CLIMATE:

Cleantech investing slows, foretelling a future GHG problem

Investments in new wind farms and other "clean" energy projects are slowing with the crumbling global economy, and that could make climate change's bite harder in the decades ahead, financial analysts warned today.

With coal-fired power plants, steel mills and cement kilns producing less, greenhouse gas emissions are falling in the short term, the London-based market analytics firm New Energy Finance says in a report today. But flat investment in lower-emission alternatives in the next two or three years -- presumably the time it takes for economies to rebound -- could push what the analysts dub "peak carbon" back by more than a decade.

Investments in renewable energy and other "clean" technologies must reach $500 billion annually by 2020 so that the global energy system's carbon dioxide emissions peak at 30.8 gigatons in 2019, the report says. Reaching peak carbon by such a date, followed by an emissions cut of 50 percent by 2050, should limit the global average temperature increase to between 2.4 to 2.8 degrees Celsius.

The U.N. Intergovernmental Panel on Climate Change's 2007 assessment pegs the range of expected global average temperature increase during the next century at 2 to 4.5 degrees Celsius, with a best estimate of 3 degrees Celsius.

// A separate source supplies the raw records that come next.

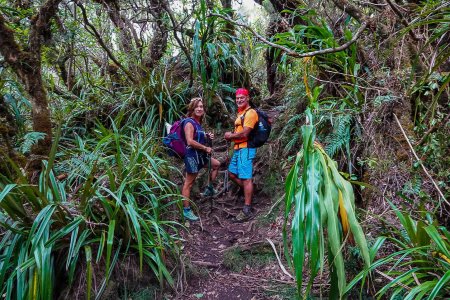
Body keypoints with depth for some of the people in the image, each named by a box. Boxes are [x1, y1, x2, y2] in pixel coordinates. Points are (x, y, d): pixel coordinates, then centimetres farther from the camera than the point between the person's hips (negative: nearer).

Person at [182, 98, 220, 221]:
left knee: (216, 164, 25)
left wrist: (207, 136, 6)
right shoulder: (189, 123, -16)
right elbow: (190, 141, -26)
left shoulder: (197, 122, 11)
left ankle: (209, 188, 33)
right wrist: (205, 148, -17)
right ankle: (186, 210, 3)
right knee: (189, 183, -3)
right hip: (192, 155, -10)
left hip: (200, 154, 10)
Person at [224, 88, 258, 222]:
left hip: (246, 149, -10)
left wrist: (230, 136, -5)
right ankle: (248, 192, 33)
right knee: (232, 173, 17)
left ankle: (247, 210, -4)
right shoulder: (241, 113, 19)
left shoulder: (250, 113, -12)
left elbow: (244, 133, -20)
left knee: (246, 178, -9)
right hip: (238, 148, 10)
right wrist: (231, 135, 1)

The consequences of a warming world include harsher heat waves, deeper floods and faster glacial melting, the scientists warned.

"The more you warm up, the greater the number of systems there are at deeper risk," said Stanford University climatologist Stephen Schneider, who contributed to all four IPCC reports.

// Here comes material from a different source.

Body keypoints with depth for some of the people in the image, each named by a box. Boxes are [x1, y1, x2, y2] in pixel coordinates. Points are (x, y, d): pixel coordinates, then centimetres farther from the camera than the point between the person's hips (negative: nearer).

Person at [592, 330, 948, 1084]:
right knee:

The 2007 IPCC report did not set a range of ideal dates for reaching peak carbon, said Schneider, who dismissed doing so as a nominal exercise. Even so, NEF analysts warn that reaching peak emissions before 2020 looks "highly unlikely" as the United States and other countries sink deeper into a recession.

"In the short term, the momentum of this sector's growth has been blunted by the economic downturn," NEF analyst Ethan Zindler explained in an interview.

Global investment in renewable energy, energy efficiency and carbon capture and storage projects grew to $150 billion last year from $34 billion in 2004, according to the firm. But global investment in cleantech will remain flat through at least 2011, Zindler projected.

If that holds true, cleantech investment would reach $270 billion annually by 2015 and $350 billion by 2020. Emissions from the combustion of coal and other fossil fuels would rise to nearly 36 gigatons annually by 2030.

"The recession's direct impact on CO2 emissions is likely to be moderate, reducing the total by around 1 gigaton per year, and certainly not enough to avert a continued upward trend," the report concludes.

As a point of comparison, the International Energy Agency's 2008 world energy outlook projects cumulative investment of more than $26 trillion in all fossil and renewable energy sources between 2007 and 2030. The power sector would account for $13.6 trillion, or 52 percent of the total. Non-hydro renewables' share of total power generation would increase to 4 percent in 2030 from about 1 percent today.

"The current financial crisis is not expected to affect long-term, investment," the IEA report notes, "but could lead to delays in bringing current projects to completion, particularly in the power sector."

"Greening" the energy system will require additional investment of $3.6 trillion in power plants and $5.7 trillion in energy efficiency between 2010 and 2030, the IEA report continues. The investments correspond to 0.6 percent of GDP annually but would result in annual fuel cost-savings of roughly $6 trillion.